**Work instruction**
Find the string "CROSS" in the data, then copy every line where it is found.

**Supplied entries**
◇ ◇ ◇

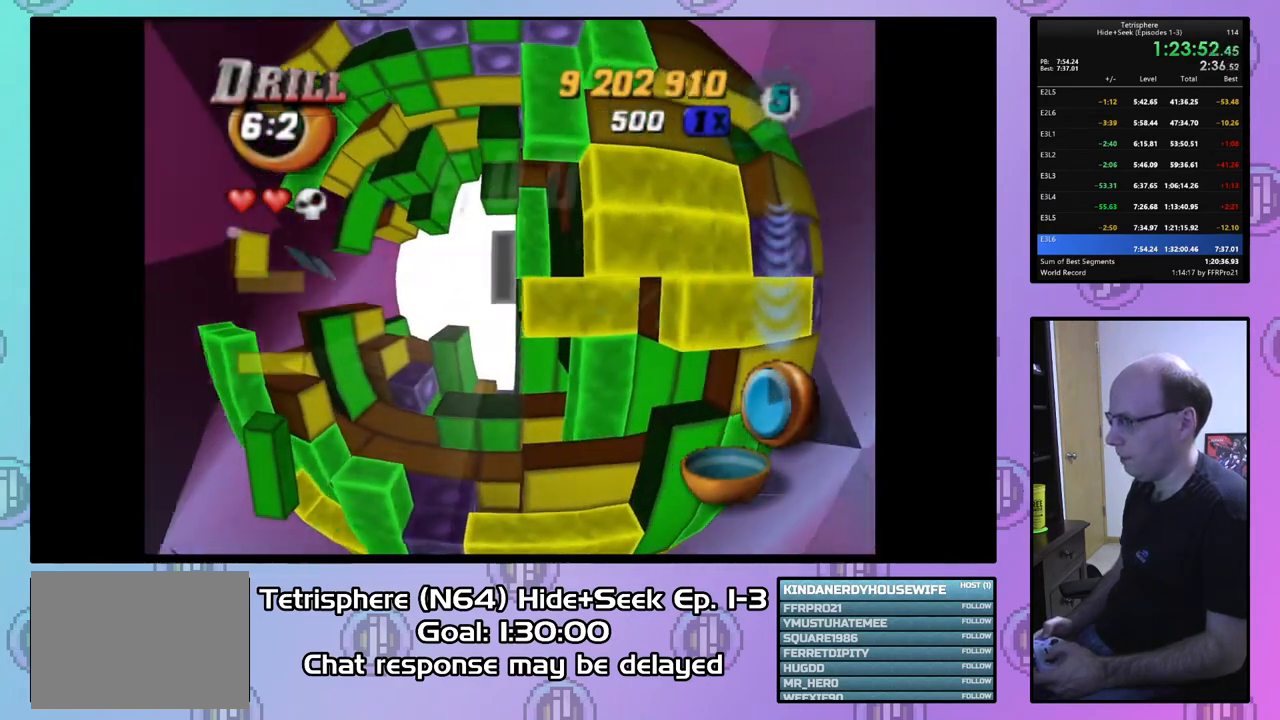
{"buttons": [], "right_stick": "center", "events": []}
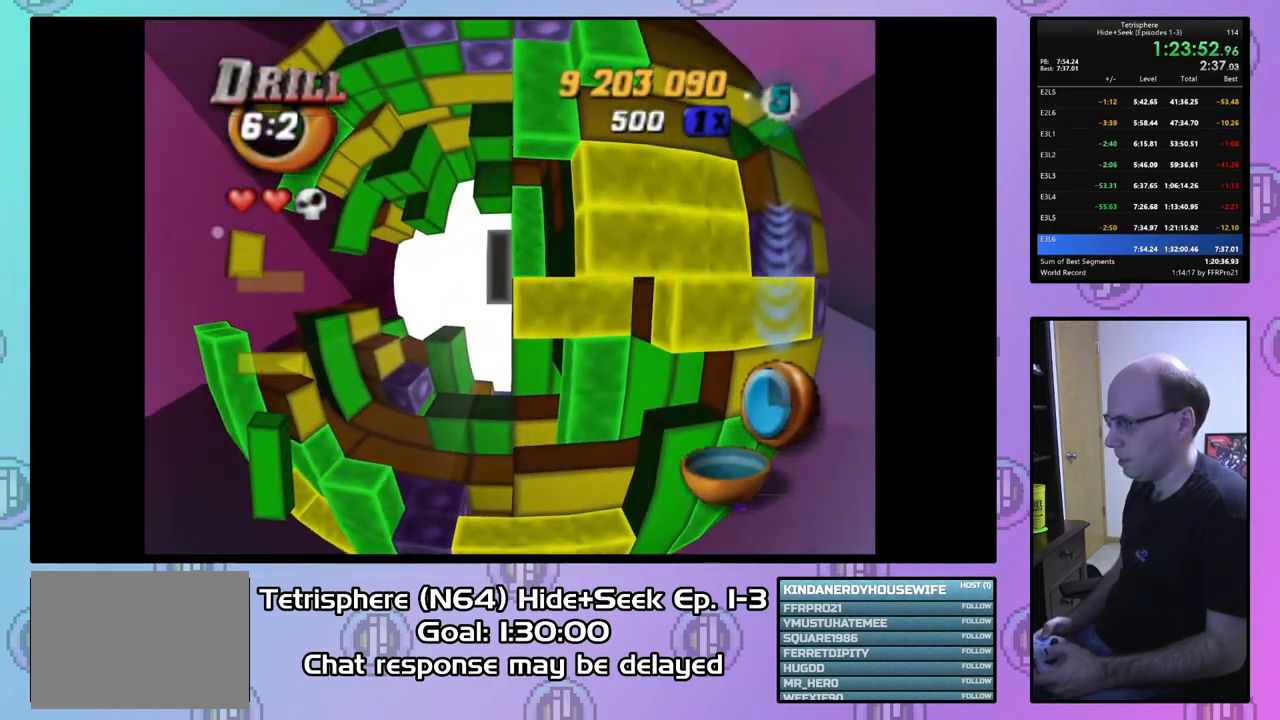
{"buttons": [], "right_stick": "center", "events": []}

◇ ◇ ◇

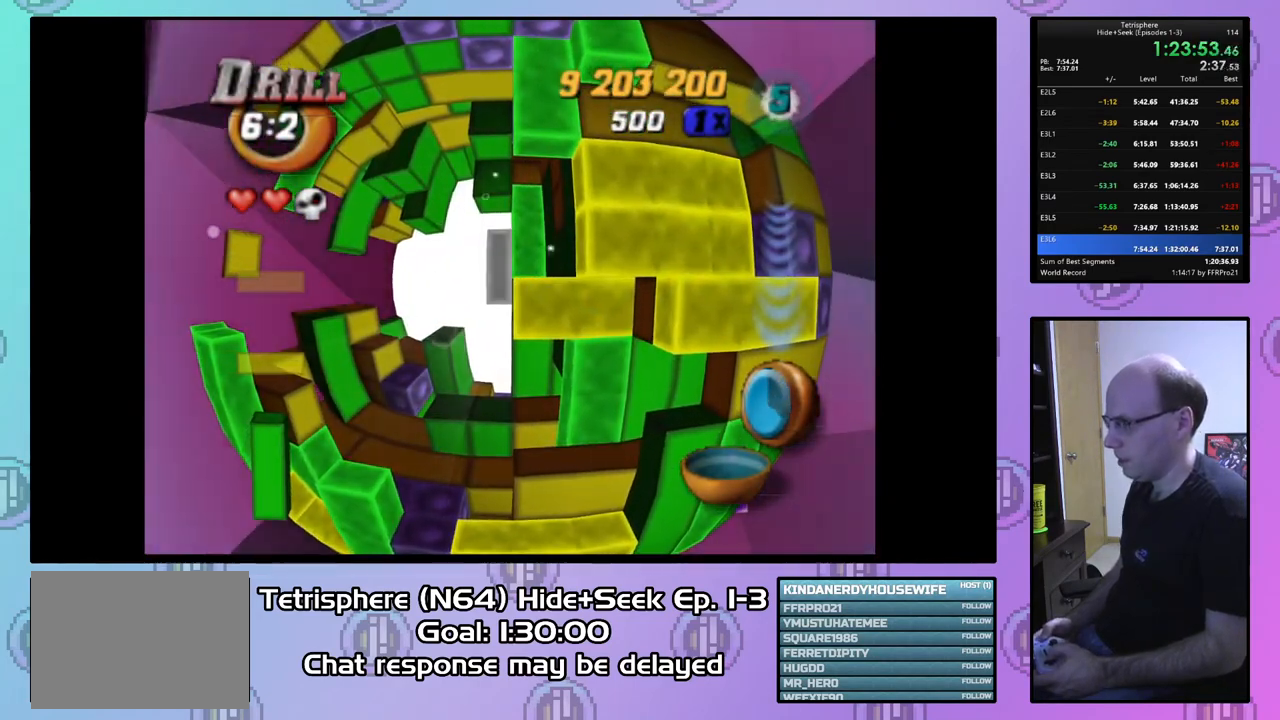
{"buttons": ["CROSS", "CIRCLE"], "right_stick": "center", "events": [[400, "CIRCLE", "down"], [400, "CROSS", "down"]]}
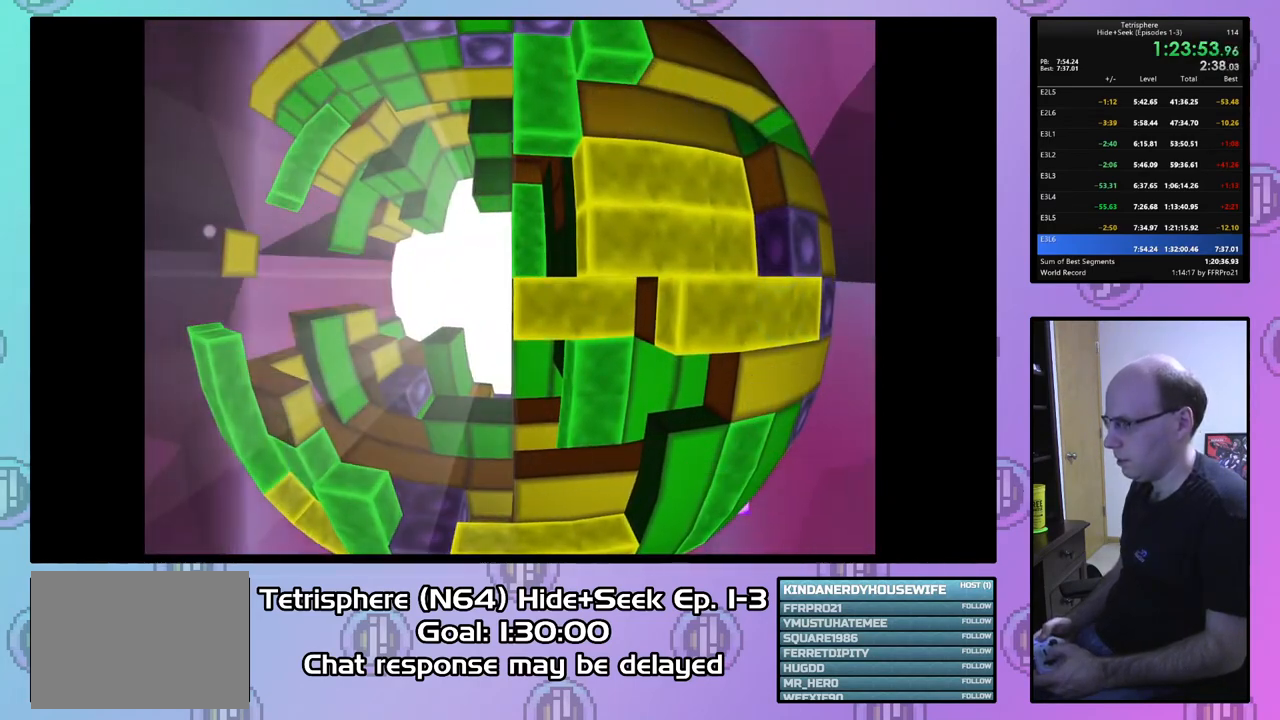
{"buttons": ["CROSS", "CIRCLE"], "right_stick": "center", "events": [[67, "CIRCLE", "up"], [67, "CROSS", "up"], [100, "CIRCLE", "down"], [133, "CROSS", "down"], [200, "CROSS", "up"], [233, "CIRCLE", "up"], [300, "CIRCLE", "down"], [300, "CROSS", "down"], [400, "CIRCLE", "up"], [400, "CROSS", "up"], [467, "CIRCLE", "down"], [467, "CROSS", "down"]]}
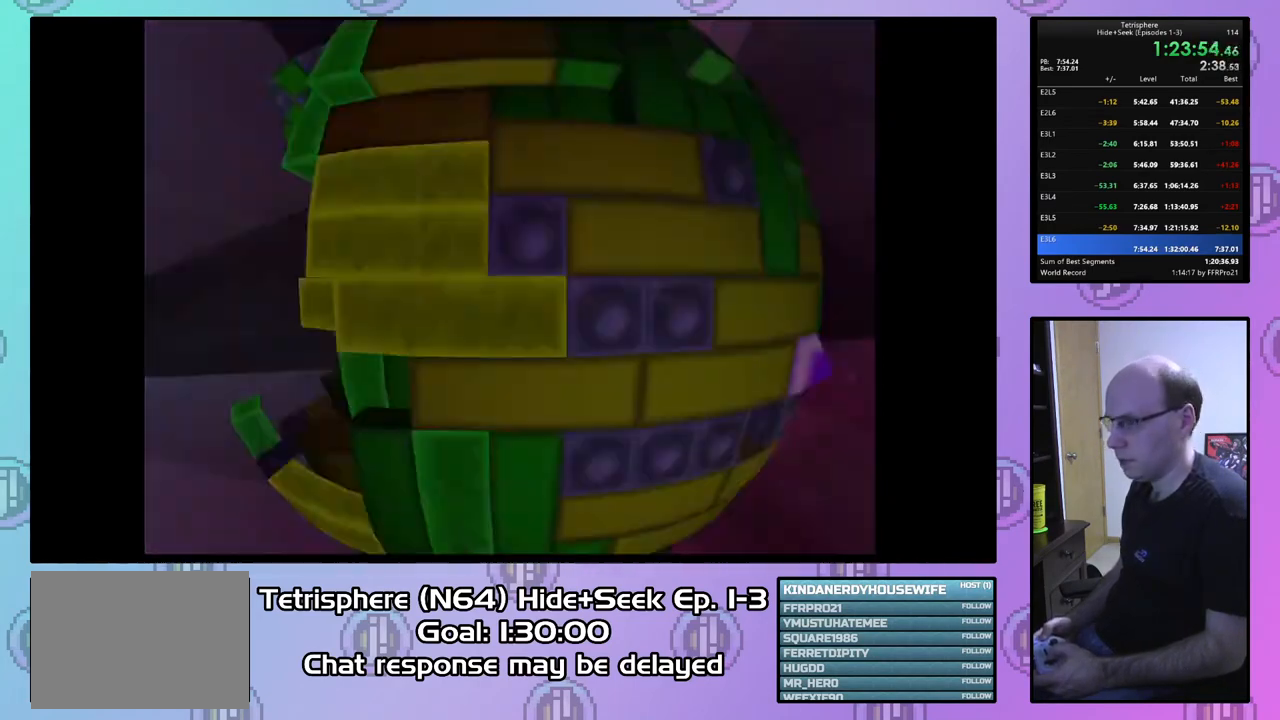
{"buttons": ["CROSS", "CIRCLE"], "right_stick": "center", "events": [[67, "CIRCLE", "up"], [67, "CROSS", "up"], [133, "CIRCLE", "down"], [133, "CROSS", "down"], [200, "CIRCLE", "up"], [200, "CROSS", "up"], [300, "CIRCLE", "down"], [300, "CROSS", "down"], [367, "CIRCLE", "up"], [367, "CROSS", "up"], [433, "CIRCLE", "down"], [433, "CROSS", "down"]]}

◇ ◇ ◇

**Written solution**
{"buttons": ["CROSS", "CIRCLE"], "right_stick": "center", "events": [[400, "CIRCLE", "down"], [400, "CROSS", "down"]]}
{"buttons": ["CROSS", "CIRCLE"], "right_stick": "center", "events": [[67, "CIRCLE", "up"], [67, "CROSS", "up"], [100, "CIRCLE", "down"], [133, "CROSS", "down"], [200, "CROSS", "up"], [233, "CIRCLE", "up"], [300, "CIRCLE", "down"], [300, "CROSS", "down"], [400, "CIRCLE", "up"], [400, "CROSS", "up"], [467, "CIRCLE", "down"], [467, "CROSS", "down"]]}
{"buttons": ["CROSS", "CIRCLE"], "right_stick": "center", "events": [[67, "CIRCLE", "up"], [67, "CROSS", "up"], [133, "CIRCLE", "down"], [133, "CROSS", "down"], [200, "CIRCLE", "up"], [200, "CROSS", "up"], [300, "CIRCLE", "down"], [300, "CROSS", "down"], [367, "CIRCLE", "up"], [367, "CROSS", "up"], [433, "CIRCLE", "down"], [433, "CROSS", "down"]]}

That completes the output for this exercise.